## Aim of the exercise
For this exercise, reproduce the entries below exactly, but only from the line containing "Суханронӣ дар Форуми байналмилалии сармоягузорӣ" through the line containing "внешней разведки. Видите, какая", both included.

Data extract below:

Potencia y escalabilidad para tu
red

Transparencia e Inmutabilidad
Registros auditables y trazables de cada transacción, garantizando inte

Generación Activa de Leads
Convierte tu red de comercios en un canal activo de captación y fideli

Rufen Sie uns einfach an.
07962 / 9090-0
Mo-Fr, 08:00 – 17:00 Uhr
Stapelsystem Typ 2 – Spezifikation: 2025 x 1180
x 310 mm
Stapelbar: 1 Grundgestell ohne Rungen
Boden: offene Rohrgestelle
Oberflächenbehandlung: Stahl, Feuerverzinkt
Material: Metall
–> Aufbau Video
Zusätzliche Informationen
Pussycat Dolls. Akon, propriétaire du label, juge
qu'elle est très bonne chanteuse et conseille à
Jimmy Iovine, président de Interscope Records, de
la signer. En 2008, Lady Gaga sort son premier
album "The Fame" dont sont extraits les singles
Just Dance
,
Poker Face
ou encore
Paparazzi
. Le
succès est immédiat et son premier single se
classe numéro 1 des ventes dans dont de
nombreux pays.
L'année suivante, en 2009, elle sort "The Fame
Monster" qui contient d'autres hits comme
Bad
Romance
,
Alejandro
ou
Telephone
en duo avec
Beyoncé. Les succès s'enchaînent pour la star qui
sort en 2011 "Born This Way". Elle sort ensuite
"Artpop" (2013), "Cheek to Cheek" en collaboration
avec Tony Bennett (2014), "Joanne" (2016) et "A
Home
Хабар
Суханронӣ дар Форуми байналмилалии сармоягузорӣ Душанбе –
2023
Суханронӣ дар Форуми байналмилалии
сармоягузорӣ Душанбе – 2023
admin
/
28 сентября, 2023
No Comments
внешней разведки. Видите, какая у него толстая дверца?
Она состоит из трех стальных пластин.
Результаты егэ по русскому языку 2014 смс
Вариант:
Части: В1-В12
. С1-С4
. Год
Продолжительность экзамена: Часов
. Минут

End of Data extract.
Data extract below:

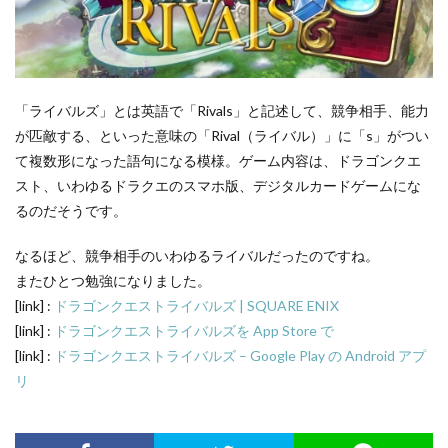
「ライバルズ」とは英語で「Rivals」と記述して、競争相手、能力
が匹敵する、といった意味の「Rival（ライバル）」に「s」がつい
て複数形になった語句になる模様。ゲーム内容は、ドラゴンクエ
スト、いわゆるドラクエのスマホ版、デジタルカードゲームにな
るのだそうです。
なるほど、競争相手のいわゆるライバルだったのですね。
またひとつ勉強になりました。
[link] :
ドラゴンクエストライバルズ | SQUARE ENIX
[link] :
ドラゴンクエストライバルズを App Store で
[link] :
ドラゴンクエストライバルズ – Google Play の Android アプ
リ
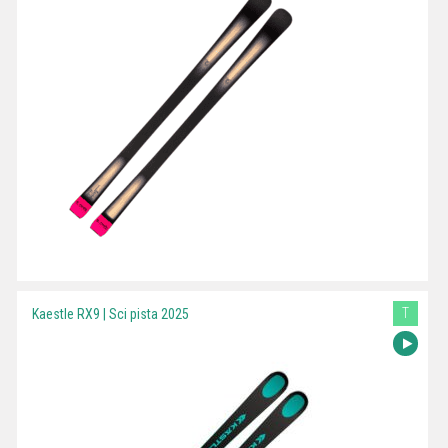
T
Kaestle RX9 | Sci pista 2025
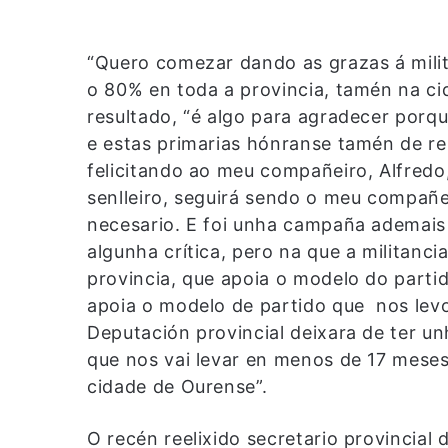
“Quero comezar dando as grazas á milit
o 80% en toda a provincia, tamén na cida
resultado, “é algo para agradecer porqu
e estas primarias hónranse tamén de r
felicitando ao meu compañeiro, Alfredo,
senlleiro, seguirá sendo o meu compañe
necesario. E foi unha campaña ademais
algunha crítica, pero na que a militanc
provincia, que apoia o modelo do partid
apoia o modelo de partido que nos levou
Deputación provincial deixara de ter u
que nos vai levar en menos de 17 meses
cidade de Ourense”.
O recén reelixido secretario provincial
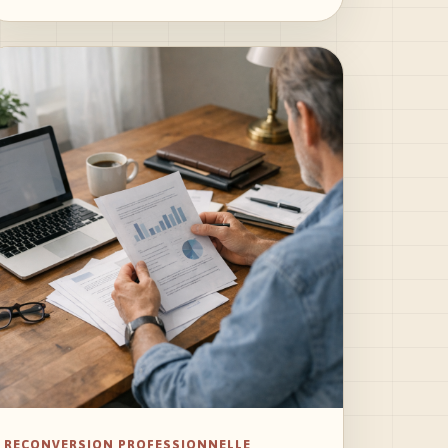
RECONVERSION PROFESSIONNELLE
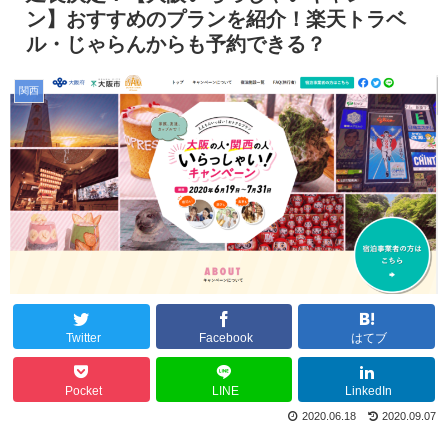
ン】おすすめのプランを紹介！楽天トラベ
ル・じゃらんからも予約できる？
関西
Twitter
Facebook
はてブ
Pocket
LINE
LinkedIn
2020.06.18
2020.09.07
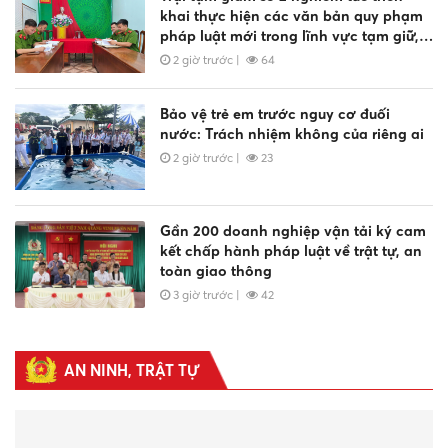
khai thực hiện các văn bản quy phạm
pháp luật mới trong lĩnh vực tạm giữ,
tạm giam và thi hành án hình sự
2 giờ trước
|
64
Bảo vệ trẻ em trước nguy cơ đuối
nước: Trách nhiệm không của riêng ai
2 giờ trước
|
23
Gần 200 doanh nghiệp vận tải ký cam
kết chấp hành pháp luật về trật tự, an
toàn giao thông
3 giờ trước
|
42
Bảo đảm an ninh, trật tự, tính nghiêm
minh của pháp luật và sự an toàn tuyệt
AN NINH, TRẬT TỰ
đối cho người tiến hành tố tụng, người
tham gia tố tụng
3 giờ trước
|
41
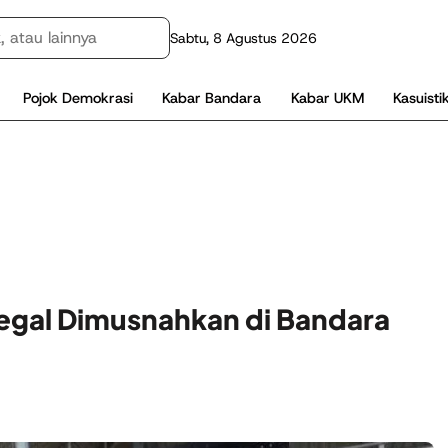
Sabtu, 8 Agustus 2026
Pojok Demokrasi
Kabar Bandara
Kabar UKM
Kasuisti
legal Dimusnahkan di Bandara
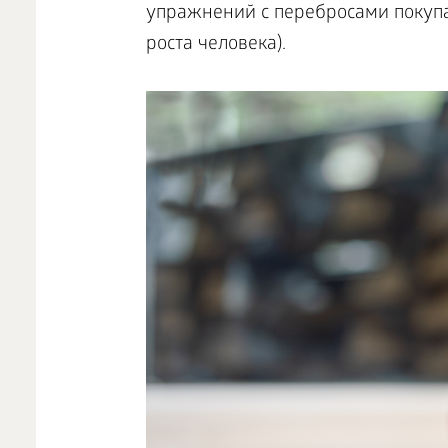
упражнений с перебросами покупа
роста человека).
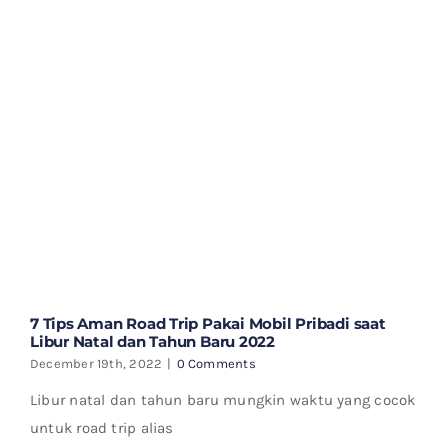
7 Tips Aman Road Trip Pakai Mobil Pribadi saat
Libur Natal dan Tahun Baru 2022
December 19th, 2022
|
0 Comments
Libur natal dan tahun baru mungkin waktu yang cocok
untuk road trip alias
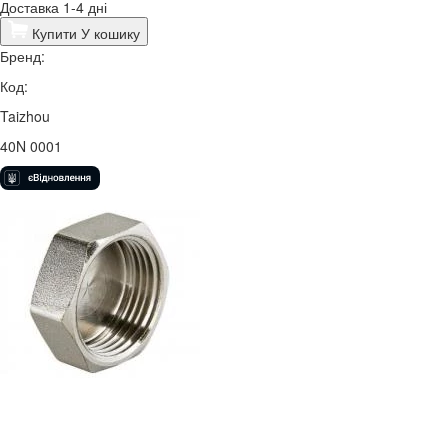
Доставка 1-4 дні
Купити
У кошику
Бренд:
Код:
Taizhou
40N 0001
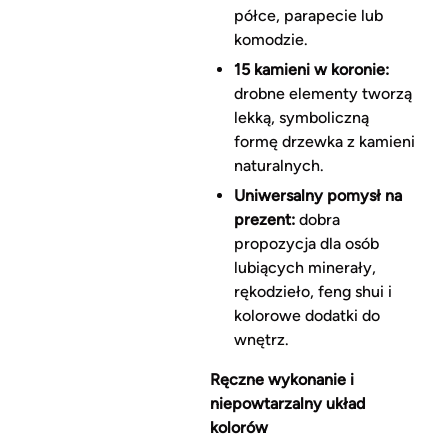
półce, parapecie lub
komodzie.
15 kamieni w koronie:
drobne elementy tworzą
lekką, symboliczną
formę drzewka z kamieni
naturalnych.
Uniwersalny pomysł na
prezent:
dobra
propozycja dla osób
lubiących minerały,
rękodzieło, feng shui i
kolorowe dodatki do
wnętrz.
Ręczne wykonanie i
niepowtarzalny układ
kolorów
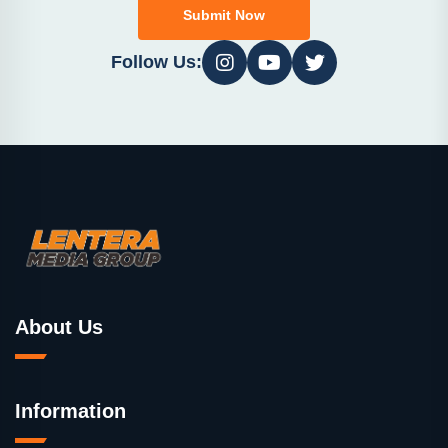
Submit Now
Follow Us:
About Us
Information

End of Data extract.
Data extract below:

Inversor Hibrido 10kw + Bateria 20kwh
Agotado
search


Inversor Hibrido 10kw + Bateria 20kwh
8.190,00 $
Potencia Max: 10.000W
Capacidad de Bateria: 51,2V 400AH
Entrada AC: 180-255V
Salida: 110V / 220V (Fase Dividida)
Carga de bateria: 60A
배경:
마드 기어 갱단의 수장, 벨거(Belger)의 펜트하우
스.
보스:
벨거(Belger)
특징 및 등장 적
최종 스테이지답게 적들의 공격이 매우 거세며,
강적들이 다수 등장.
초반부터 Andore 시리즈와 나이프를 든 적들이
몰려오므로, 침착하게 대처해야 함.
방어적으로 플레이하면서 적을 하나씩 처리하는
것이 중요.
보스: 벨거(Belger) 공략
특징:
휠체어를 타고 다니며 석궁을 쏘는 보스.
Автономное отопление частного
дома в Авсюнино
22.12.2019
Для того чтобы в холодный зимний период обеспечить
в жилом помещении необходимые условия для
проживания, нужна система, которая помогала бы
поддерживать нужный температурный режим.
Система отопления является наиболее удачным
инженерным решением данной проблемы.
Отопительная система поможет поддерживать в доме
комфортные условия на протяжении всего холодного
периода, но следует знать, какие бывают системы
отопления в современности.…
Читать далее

End of Data extract.

## Task answer
Суханронӣ дар Форуми байналмилалии сармоягузорӣ Душанбе –
2023
Суханронӣ дар Форуми байналмилалии
сармоягузорӣ Душанбе – 2023
admin
/
28 сентября, 2023
No Comments
внешней разведки. Видите, какая у него толстая дверца?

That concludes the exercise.